= What is required =
Write out the records again exactly and exclude the pictures.

[[ Data records, beginning ]]

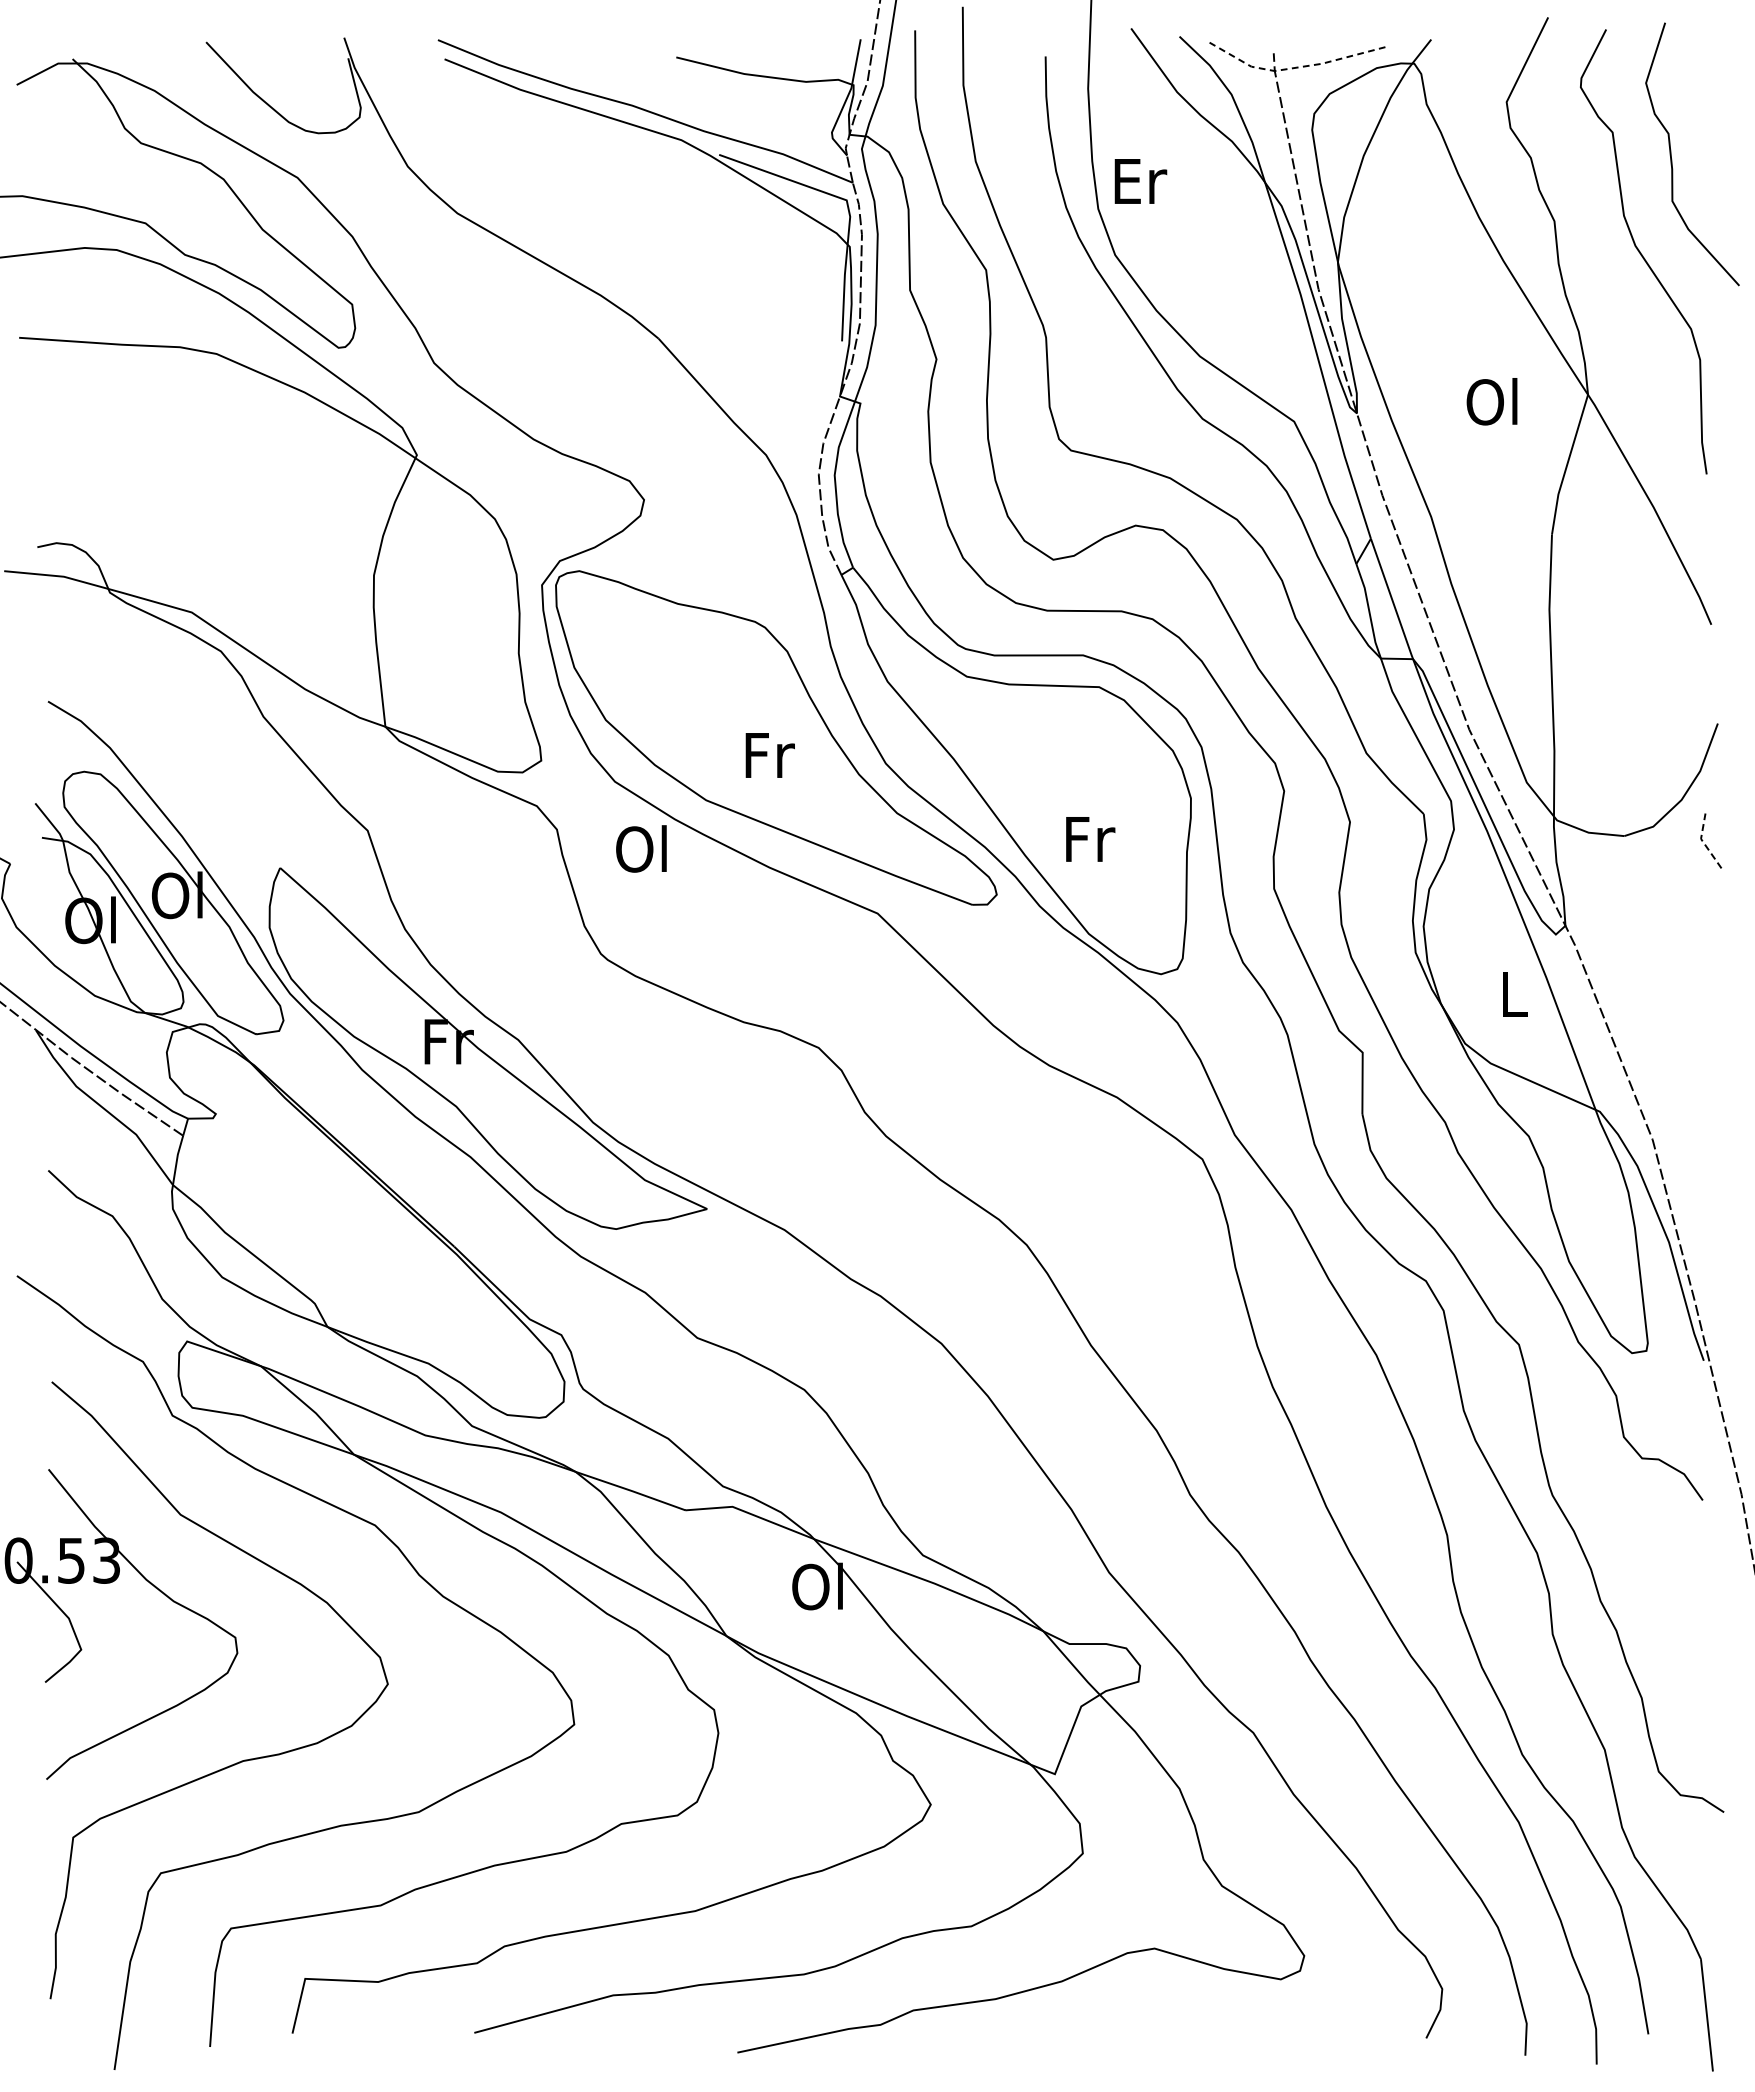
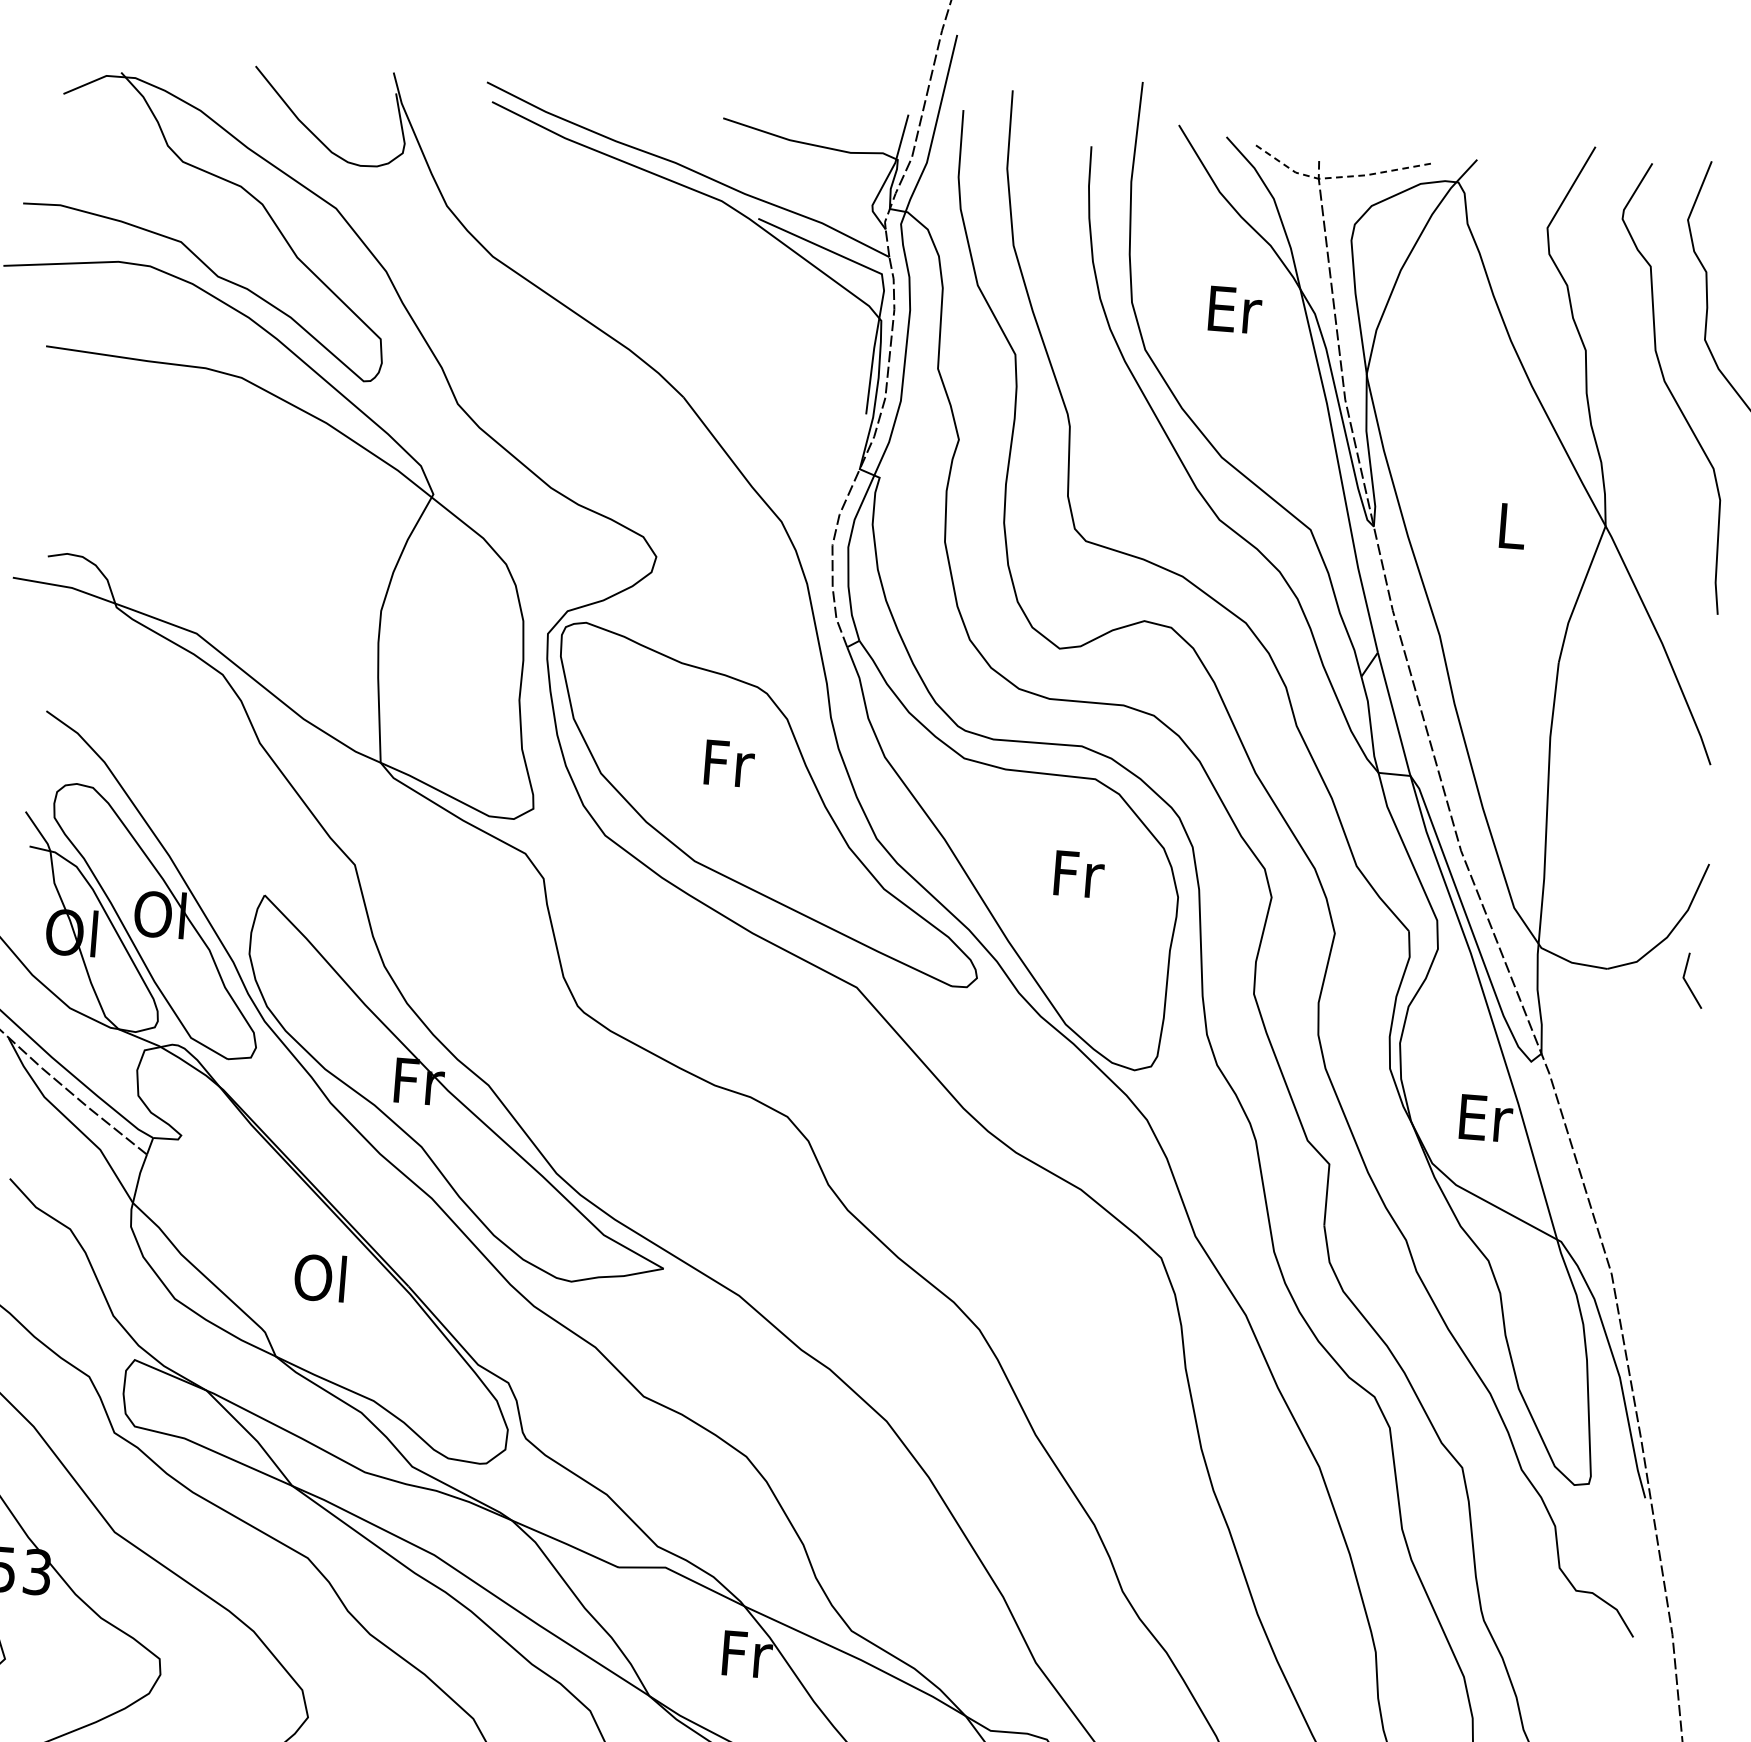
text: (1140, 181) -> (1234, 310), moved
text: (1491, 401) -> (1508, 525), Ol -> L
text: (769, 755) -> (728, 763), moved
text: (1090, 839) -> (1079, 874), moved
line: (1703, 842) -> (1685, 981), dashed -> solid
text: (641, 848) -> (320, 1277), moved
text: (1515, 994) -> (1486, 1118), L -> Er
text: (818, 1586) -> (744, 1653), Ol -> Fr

[[ Data records, end ]]

= Written reply =
text: (1140, 181) -> (1234, 310), moved
text: (1491, 401) -> (1508, 525), Ol -> L
text: (769, 755) -> (728, 763), moved
text: (1090, 839) -> (1079, 874), moved
line: (1703, 842) -> (1685, 981), dashed -> solid
text: (641, 848) -> (320, 1277), moved
text: (1515, 994) -> (1486, 1118), L -> Er
text: (818, 1586) -> (744, 1653), Ol -> Fr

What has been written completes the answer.